Since you're not sure the declaration will always be present, you can strip all declarations (a regex such as <\?xml version.*\?> can find these), prepend <doc-collection>, append </doc-collection>, such that the resultant string will be a valid xml document. In it, you can retrieve the separate documents using (for instance) the XPath query /doc-collection/*. If the combined file can be large enough that memory consumption becomes an issue, you may need to use a streaming parser such as Sax, but the principle remains the same.
In a similar scenario which I encountered, I simply read the concatenated document directly using an xml-parser: Although the concatenated file may not be a valid xml document, it is a valid xml fragment (barring the repeated declarations) - so, once you strip the declarations, if your parser supports parsing fragments, then you can also just read the result directly. All top-level elements will then be the root elements of the concatenated documents.
In short, if you strip all declarations, you'll have a valid xml fragment which is trivially parseable either directly or by surrounding it with some tag.
This is my answer for the C# version. very ugly code that works :-\
public List<T> ParseMultipleDocumentsByType<T>(string documents)
{
var cleanParsedDocuments = new List<T>();
var serializer = new XmlSerializer(typeof(T));
var flag = true;
while (flag)
{
if(documents.Contains(typeof(T).Name))
{
var startingPoint = documents.IndexOf("<?xml");
var endingString = "</" +typeof(T).Name + ">";
var endingPoing = documents.IndexOf(endingString) + endingString.Length;
var document = documents.Substring(startingPoint, endingPoing - startingPoint);
var singleDoc = (T)XmlDeserializeFromString(document, typeof(T));
cleanParsedDocuments.Add(singleDoc);
documents = documents.Remove(startingPoint, endingPoing - startingPoint);
}
else
{
flag = false;
}
}
return cleanParsedDocuments;
}
public static object XmlDeserializeFromString(string objectData, Type type)
{
var serializer = new XmlSerializer(type);
object result;
using (TextReader reader = new StringReader(objectData))
{
result = serializer.Deserialize(reader);
}
return result;
}
I don't have a Java answer, but here's how I solved this problem with C#.
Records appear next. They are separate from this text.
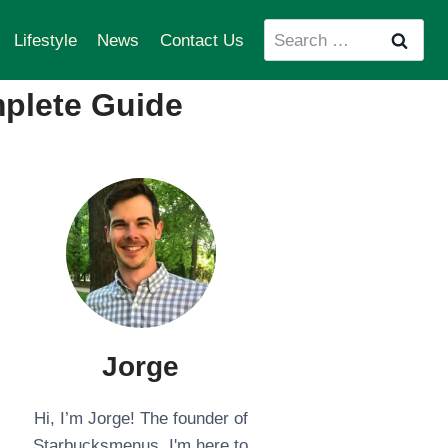
Search
Lifestyle
News
Contact Us
for:
mplete Guide
Jorge
Hi, I’m Jorge! The founder of
Starbucksmenus. I'm here to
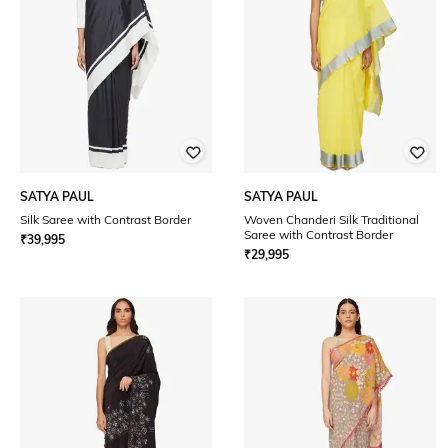
SATYA PAUL
SATYA PAUL
Silk Saree with Contrast Border
Woven Chanderi Silk Traditional
Saree with Contrast Border
₹
39,995
₹
29,995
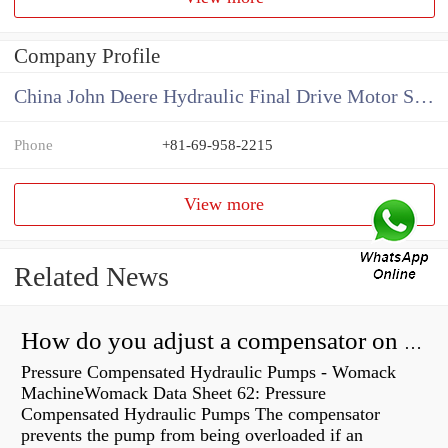
Company Profile
China John Deere Hydraulic Final Drive Motor Supplier
Phone
+81-69-958-2215
View more
Related News
How do you adjust a compensator on a hydraulic pump?
Pressure Compensated Hydraulic Pumps - Womack
MachineWomack Data Sheet 62: Pressure
Compensated Hydraulic Pumps The compensator
prevents the pump from being overloaded if an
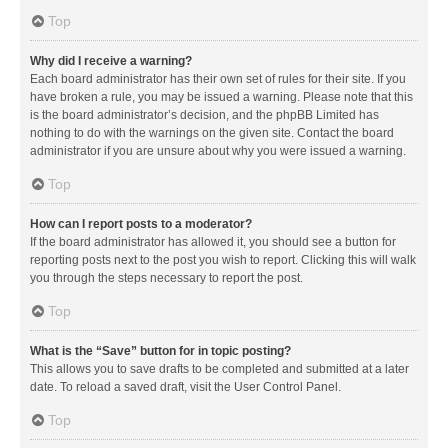
Top
Why did I receive a warning?
Each board administrator has their own set of rules for their site. If you
have broken a rule, you may be issued a warning. Please note that this
is the board administrator’s decision, and the phpBB Limited has
nothing to do with the warnings on the given site. Contact the board
administrator if you are unsure about why you were issued a warning.
Top
How can I report posts to a moderator?
If the board administrator has allowed it, you should see a button for
reporting posts next to the post you wish to report. Clicking this will walk
you through the steps necessary to report the post.
Top
What is the “Save” button for in topic posting?
This allows you to save drafts to be completed and submitted at a later
date. To reload a saved draft, visit the User Control Panel.
Top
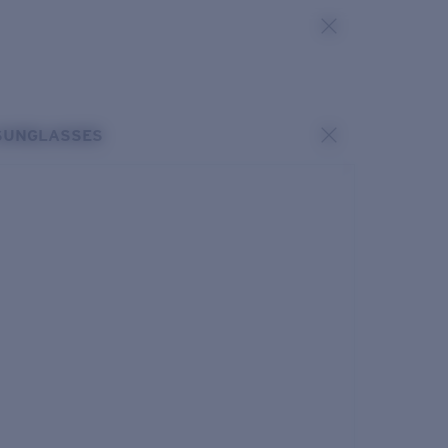
SUNGLASSES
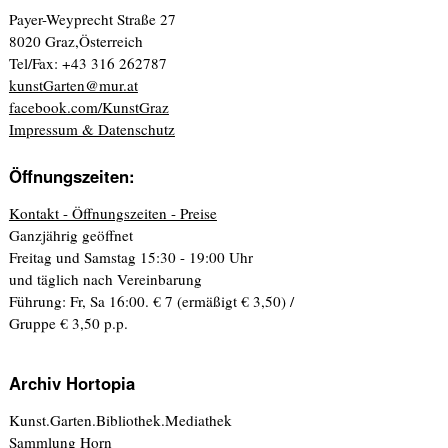
Payer-Weyprecht Straße 27
8020 Graz,Österreich
Tel/Fax: +43 316 262787
kunstGarten@mur.at
facebook.com/KunstGraz
Impressum & Datenschutz
Öffnungszeiten:
Kontakt - Öffnungszeiten - Preise
Ganzjährig geöffnet
Freitag und Samstag 15:30 - 19:00 Uhr
und täglich nach Vereinbarung
Führung: Fr, Sa 16:00. € 7 (ermäßigt € 3,50) /
Gruppe € 3,50 p.p.
Archiv Hortopia
Kunst.Garten.Bibliothek.Mediathek
Sammlung Horn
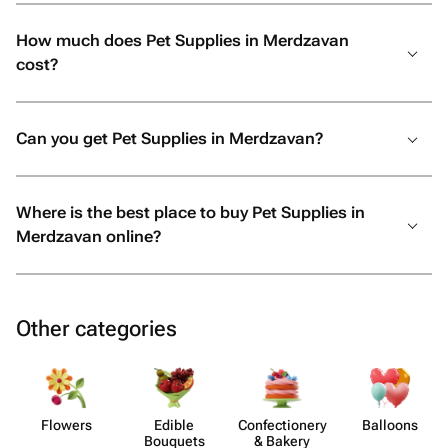
How much does Pet Supplies in Merdzavan
cost?
Can you get Pet Supplies in Merdzavan?
Where is the best place to buy Pet Supplies in
Merdzavan online?
Other categories
Flowers
Edible
Confect​ionery
Balloons
Bouquets
& Bakery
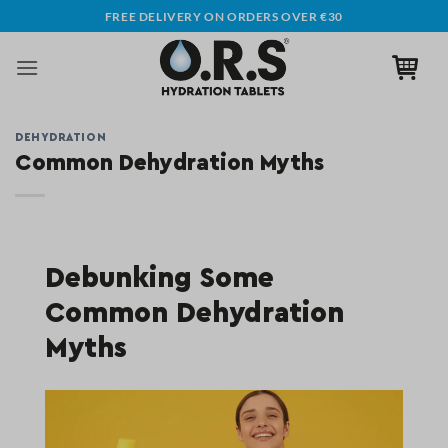
Skip
FREE DELIVERY ON ORDERS OVER €30
to
content
DEHYDRATION
Common Dehydration Myths
Debunking Some
Common Dehydration
Myths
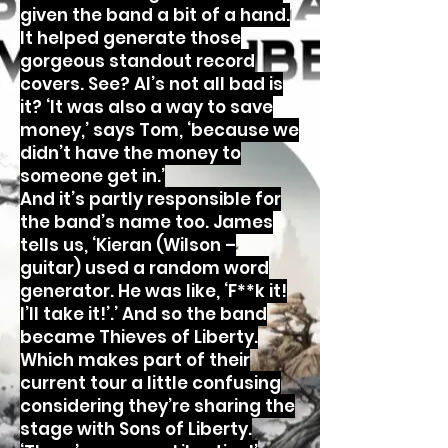
given the band a bit of a hand.
It helped generate those
gorgeous standout record
covers. See? AI’s not all bad is
it? ‘It was also a way to save
money,’ says Tom, ‘because we
didn’t have the money to
someone get in.’
And it’s partly responsible for
the band’s name too. James
tells us, ‘Kieran (Wilson –
guitar) used a random word
generator. He was like, ‘F**k it!
I’ll take it!’.’ And so the band
became Thieves of Liberty.
Which makes part of their
current tour a little confusing
considering they’re sharing the
stage with Sons of Liberty.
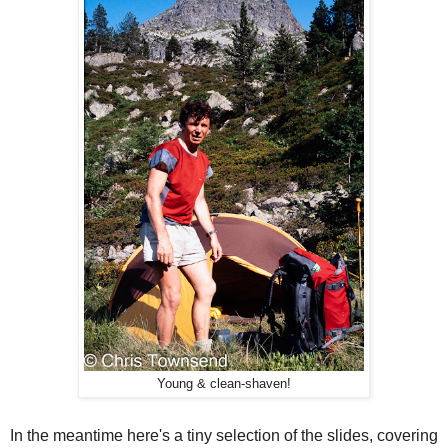
Young & clean-shaven!
In the meantime here's a tiny selection of the slides, covering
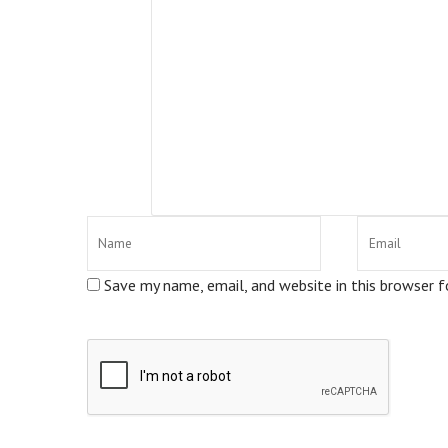
Save my name, email, and website in this browser 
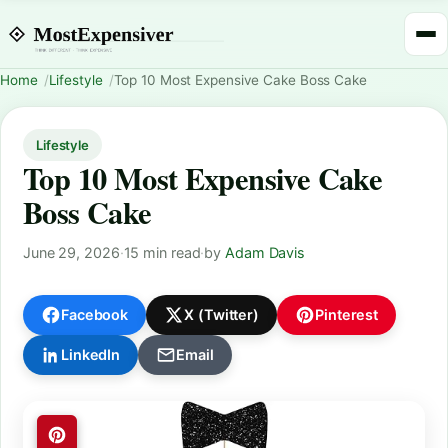
Home
Lifestyle
Top 10 Most Expensive Cake Boss Cake
Lifestyle
Top 10 Most Expensive Cake
Boss Cake
June 29, 2026
·
15 min read
·
by
Adam Davis
Facebook
X (Twitter)
Pinterest
LinkedIn
Email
I created a class named XmlFileStreams to scan the source document for the XML document declaration and break it up logically into multiple documents:
class XmlFileStreams {
List<int> positions = new List<int>();
byte[] bytes;
public XmlFileStreams(string filename) {
bytes = File.ReadAllBytes(filename);
for (int pos = 0; pos < bytes.Length - 5; ++pos)
if (bytes[pos] == '<' && bytes[pos + 1] == '?' && bytes[pos + 2] == 'x' && bytes[pos + 3] == 'm' && bytes[pos + 4] == 'l')
positions.Add(pos);
positions.Add(bytes.Length);
}
public IEnumerable<Stream> Streams {
get {
if (positions.Count > 1)
for (int i = 0; i < positions.Count - 1; ++i)
yield return new MemoryStream(bytes, positions[i], positions[i + 1] - positions[i]);
}
}
}
To use XmlFileStreams:
foreach (Stream stream in new XmlFileStreams(#"c:\tmp\test.xml").Streams) {
using (var xr = XmlReader.Create(stream, new XmlReaderSettings() { XmlResolver = null, ProhibitDtd = false })) {
// parse file using xr
}
}
There are a couple of caveats.
It reads the entire file into memory for processing. This could be a problem if the file is really big.
It uses a simple brute force search to look for the XML document boundaries.